Work in the Genome Sequencing Center (GSC) is going to go a whole lot faster — hundreds of times faster.
Fast enough to sequence the entire genome of a bacterial organism in one day instead of several weeks.
That’s because the GSC has acquired a next-generation DNA sequencer to determine the order of a genome’s DNA units, or bases. No other DNA sequencer has its capacity and ease of use.
The entire machine is only about the size of a suitcase, whereas the current capillary-based sequencers are the size of a refrigerator.
The acquisition of the new sequencer at the GSC represents only the second installation of this new instrument anywhere in the world.
“Here, hundreds of thousands of sequencing reactions happen at once, and the instrument reads them all simultaneously,” said Elaine R. Mardis, Ph.D., co-director of the GSC and assistant professor of genetics and of molecular microbiology. “It’s a massively parallel approach to DNA sequencing.”

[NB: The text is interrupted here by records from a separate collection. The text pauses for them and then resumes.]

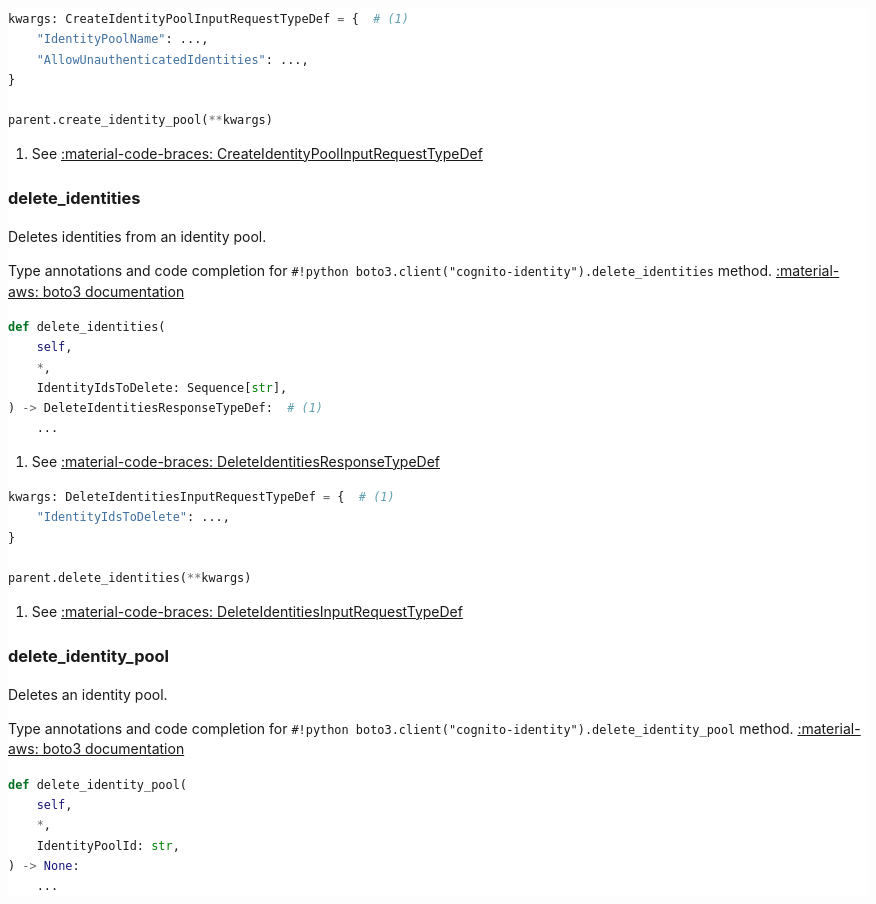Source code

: 
```python title="Usage example with kwargs"
kwargs: CreateIdentityPoolInputRequestTypeDef = {  # (1)
    "IdentityPoolName": ...,
    "AllowUnauthenticatedIdentities": ...,
}

parent.create_identity_pool(**kwargs)
```

1. See [:material-code-braces: CreateIdentityPoolInputRequestTypeDef](./type_defs.md#createidentitypoolinputrequesttypedef) 

### delete\_identities

Deletes identities from an identity pool.

Type annotations and code completion for `#!python boto3.client("cognito-identity").delete_identities` method.
[:material-aws: boto3 documentation](https://boto3.amazonaws.com/v1/documentation/api/latest/reference/services/cognito-identity.html#CognitoIdentity.Client.delete_identities)

```python title="Method definition"
def delete_identities(
    self,
    *,
    IdentityIdsToDelete: Sequence[str],
) -> DeleteIdentitiesResponseTypeDef:  # (1)
    ...
```

1. See [:material-code-braces: DeleteIdentitiesResponseTypeDef](./type_defs.md#deleteidentitiesresponsetypedef) 


```python title="Usage example with kwargs"
kwargs: DeleteIdentitiesInputRequestTypeDef = {  # (1)
    "IdentityIdsToDelete": ...,
}

parent.delete_identities(**kwargs)
```

1. See [:material-code-braces: DeleteIdentitiesInputRequestTypeDef](./type_defs.md#deleteidentitiesinputrequesttypedef) 

### delete\_identity\_pool

Deletes an identity pool.

Type annotations and code completion for `#!python boto3.client("cognito-identity").delete_identity_pool` method.
[:material-aws: boto3 documentation](https://boto3.amazonaws.com/v1/documentation/api/latest/reference/services/cognito-identity.html#CognitoIdentity.Client.delete_identity_pool)

```python title="Method definition"
def delete_identity_pool(
    self,
    *,
    IdentityPoolId: str,
) -> None:
    ...
```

The whole-genome approach utilized by this instrument also eliminates a lot of preliminary work required by other sequencing equipment.

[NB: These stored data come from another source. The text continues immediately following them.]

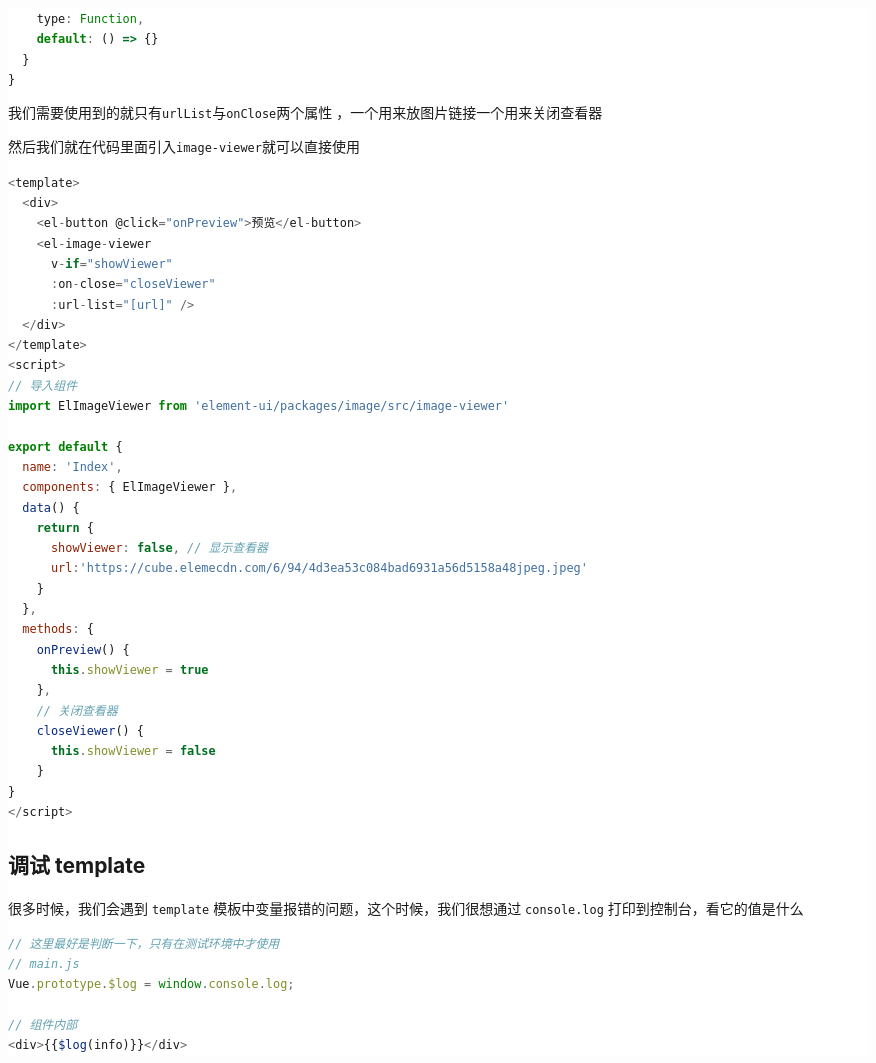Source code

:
 ```javascript
    type: Function,
    default: () => {}
  }
}
```

我们需要使用到的就只有`urlList`与`onClose`两个属性 ，一个用来放图片链接一个用来关闭查看器

然后我们就在代码里面引入`image-viewer`就可以直接使用

```javascript
<template>
  <div>
    <el-button @click="onPreview">预览</el-button>
    <el-image-viewer 
      v-if="showViewer" 
      :on-close="closeViewer" 
      :url-list="[url]" />
  </div>
</template>
<script>
// 导入组件
import ElImageViewer from 'element-ui/packages/image/src/image-viewer'

export default {
  name: 'Index',
  components: { ElImageViewer },
  data() {
    return {
      showViewer: false, // 显示查看器
      url:'https://cube.elemecdn.com/6/94/4d3ea53c084bad6931a56d5158a48jpeg.jpeg'
    }
  },
  methods: {
    onPreview() {
      this.showViewer = true
    },
    // 关闭查看器
    closeViewer() {
      this.showViewer = false
    }
}
</script>
```

## 调试 template

很多时候，我们会遇到 `template` 模板中变量报错的问题，这个时候，我们很想通过 `console.log` 打印到控制台，看它的值是什么


```javascript
// 这里最好是判断一下，只有在测试环境中才使用
// main.js
Vue.prototype.$log = window.console.log;

// 组件内部
<div>{{$log(info)}}</div>
```
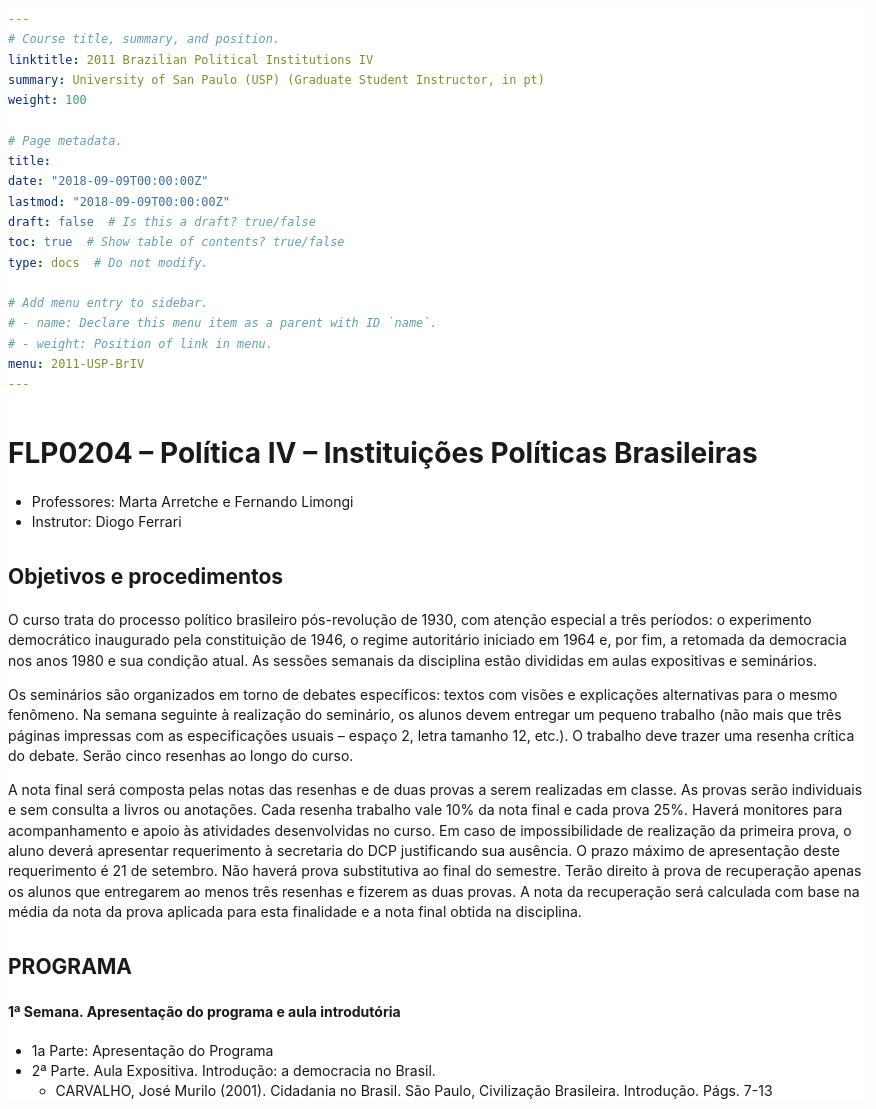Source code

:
 ```yaml
---
# Course title, summary, and position.
linktitle: 2011 Brazilian Political Institutions IV
summary: University of San Paulo (USP) (Graduate Student Instructor, in pt)
weight: 100

# Page metadata.
title: 
date: "2018-09-09T00:00:00Z"
lastmod: "2018-09-09T00:00:00Z"
draft: false  # Is this a draft? true/false
toc: true  # Show table of contents? true/false
type: docs  # Do not modify.

# Add menu entry to sidebar.
# - name: Declare this menu item as a parent with ID `name`.
# - weight: Position of link in menu.
menu: 2011-USP-BrIV
---
```



# FLP0204 – Política IV – Instituições Políticas Brasileiras
- Professores: Marta Arretche e Fernando Limongi
- Instrutor: Diogo Ferrari

## Objetivos e procedimentos
O curso trata do processo político brasileiro pós-revolução de 1930, com atenção especial a três períodos: o experimento democrático inaugurado pela constituição de 1946, o regime autoritário iniciado em 1964 e, por fim, a retomada da democracia nos anos 1980 e sua condição atual. As sessões semanais da disciplina estão divididas em aulas expositivas e seminários.

Os seminários são organizados em torno de debates específicos: textos com visões e explicações alternativas para o mesmo fenômeno. Na semana seguinte à realização do seminário, os alunos devem entregar um pequeno trabalho (não mais que três páginas impressas com as especificações usuais – espaço 2, letra tamanho 12, etc.). O trabalho deve trazer uma resenha crítica do debate. Serão cinco resenhas ao longo do curso. 

A nota final será composta pelas notas das resenhas e de duas provas a serem realizadas em classe. As provas serão individuais e sem consulta a livros ou anotações. Cada resenha trabalho vale 10% da nota final e cada prova 25%. Haverá monitores para acompanhamento e apoio às atividades desenvolvidas no curso. Em caso de impossibilidade de realização da primeira prova, o aluno deverá apresentar requerimento à secretaria do DCP justificando sua ausência. O prazo máximo de apresentação deste requerimento é 21 de setembro. Não haverá prova substitutiva ao final do semestre. Terão direito à prova de recuperação apenas os alunos que entregarem ao menos três resenhas e fizerem as duas provas. A nota da recuperação será calculada com base na média da nota da prova aplicada para esta finalidade e a nota final obtida na disciplina.

## PROGRAMA
#### 1ª Semana. Apresentação do programa e aula introdutória
- 1a Parte: Apresentação do Programa
- 2ª Parte. Aula Expositiva. Introdução: a democracia no Brasil.
  - CARVALHO, José Murilo (2001). Cidadania no Brasil. São Paulo, Civilização
Brasileira. Introdução. Págs. 7-13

“It’s not only efficient, but it is also very cost-effective,” said Richard K. Wilson, Ph.D., director of the GSC and professor of genetics and of molecular microbiology.
“Our older sequencers cost about $350,000 and handle about 2,000 samples per day.

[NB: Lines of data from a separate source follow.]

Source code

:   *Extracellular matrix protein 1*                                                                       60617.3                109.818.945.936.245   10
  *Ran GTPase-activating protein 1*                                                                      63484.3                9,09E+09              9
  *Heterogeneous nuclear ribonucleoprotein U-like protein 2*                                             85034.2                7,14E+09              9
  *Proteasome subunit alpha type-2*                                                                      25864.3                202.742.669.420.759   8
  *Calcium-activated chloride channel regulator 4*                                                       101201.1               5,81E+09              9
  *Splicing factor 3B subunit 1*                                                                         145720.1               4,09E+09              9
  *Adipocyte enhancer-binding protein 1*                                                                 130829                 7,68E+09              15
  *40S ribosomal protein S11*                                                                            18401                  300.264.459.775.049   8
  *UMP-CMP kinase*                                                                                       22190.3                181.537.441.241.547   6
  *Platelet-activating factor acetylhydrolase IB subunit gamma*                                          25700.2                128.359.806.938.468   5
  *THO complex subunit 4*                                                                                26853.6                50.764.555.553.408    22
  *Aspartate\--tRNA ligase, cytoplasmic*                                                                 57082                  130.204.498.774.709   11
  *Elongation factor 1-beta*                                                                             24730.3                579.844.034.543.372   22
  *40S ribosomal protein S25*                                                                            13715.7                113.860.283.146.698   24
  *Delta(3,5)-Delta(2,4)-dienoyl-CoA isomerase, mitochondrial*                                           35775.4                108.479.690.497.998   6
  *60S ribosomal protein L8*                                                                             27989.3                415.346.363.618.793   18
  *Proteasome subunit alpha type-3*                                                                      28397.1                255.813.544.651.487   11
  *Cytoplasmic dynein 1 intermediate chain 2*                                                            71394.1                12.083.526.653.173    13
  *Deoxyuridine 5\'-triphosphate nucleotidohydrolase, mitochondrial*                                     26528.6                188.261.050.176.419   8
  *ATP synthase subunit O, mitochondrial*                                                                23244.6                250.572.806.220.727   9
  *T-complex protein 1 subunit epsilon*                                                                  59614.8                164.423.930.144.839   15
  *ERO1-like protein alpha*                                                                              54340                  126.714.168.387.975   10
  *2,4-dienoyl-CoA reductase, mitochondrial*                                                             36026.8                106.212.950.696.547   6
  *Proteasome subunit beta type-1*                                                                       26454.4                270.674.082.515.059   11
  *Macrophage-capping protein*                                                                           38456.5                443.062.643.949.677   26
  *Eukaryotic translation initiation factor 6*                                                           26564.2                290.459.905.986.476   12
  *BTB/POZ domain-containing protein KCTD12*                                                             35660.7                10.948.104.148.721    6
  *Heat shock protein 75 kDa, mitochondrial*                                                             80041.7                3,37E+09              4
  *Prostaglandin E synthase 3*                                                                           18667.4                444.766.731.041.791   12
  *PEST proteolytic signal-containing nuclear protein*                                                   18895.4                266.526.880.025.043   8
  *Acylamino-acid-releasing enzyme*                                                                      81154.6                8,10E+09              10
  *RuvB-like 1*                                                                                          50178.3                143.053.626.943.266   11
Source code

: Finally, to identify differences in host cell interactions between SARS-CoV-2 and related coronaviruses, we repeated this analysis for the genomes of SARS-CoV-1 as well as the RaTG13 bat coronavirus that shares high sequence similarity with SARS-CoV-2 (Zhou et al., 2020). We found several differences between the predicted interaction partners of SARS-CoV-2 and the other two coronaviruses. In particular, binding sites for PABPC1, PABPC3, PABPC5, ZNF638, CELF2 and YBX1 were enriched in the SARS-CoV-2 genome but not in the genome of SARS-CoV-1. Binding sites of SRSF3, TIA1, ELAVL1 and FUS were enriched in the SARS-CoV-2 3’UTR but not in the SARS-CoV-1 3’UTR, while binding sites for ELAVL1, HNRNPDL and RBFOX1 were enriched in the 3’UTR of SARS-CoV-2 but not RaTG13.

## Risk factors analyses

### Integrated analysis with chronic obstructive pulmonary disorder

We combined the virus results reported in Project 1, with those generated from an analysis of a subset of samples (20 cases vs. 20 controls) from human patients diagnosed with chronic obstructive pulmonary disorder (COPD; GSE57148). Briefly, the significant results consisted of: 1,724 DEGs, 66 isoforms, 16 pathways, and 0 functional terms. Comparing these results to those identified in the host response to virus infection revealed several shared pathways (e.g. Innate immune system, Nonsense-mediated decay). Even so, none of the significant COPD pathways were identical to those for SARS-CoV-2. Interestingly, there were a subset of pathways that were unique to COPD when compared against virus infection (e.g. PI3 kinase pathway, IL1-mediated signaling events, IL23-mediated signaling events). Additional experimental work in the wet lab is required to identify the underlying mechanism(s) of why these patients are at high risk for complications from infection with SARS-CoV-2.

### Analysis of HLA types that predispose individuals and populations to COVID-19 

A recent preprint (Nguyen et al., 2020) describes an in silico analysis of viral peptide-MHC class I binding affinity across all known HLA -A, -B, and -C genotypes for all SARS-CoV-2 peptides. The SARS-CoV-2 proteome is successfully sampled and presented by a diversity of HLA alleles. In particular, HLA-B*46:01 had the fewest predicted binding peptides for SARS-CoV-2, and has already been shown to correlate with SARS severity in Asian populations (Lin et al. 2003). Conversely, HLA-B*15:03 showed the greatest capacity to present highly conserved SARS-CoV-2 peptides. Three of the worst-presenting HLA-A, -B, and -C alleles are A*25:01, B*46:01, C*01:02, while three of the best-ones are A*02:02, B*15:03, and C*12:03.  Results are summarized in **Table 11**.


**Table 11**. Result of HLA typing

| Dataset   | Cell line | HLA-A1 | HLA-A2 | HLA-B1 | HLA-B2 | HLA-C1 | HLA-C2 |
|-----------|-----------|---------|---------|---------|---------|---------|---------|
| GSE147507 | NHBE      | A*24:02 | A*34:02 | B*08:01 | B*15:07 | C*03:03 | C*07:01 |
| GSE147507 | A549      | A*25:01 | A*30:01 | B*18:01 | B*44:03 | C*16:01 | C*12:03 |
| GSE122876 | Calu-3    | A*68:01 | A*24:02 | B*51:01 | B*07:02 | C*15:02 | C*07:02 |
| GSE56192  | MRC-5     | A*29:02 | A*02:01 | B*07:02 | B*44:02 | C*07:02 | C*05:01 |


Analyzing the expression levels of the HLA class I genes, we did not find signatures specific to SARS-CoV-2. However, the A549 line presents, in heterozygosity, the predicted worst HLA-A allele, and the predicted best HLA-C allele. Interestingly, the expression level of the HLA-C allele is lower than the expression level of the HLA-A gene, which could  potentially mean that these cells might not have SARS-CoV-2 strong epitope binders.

“The new machine costs $500,000, but it can run through 800,000 samples in an eight-hour workday.”
The GSC has been a vital part of the Human Genome Project, the international research effort that sequenced the entire human genome. GSC researchers were primarily responsible for sequencing chromosomes 2, 4, 7 and Y, producing the initial analyses of more than 20 percent of the human genome.
“This is the first new technology for large-scale DNA sequencing that has been developed and introduced in the 15 years we’ve been doing genome sequencing,” Wilson said. “It has spurred a lot of ideas about what the GSC can accomplish.”
With the reference sequence of the human genome complete, the new instrument will be useful for quickly resequencing additional human genomes to find variations that can provide insight into disease states.
“Because of its high throughput, the new sequencer will figure prominently in cancer genetics research and many other investigations that seek the genetic causes of disease,” Mardis said.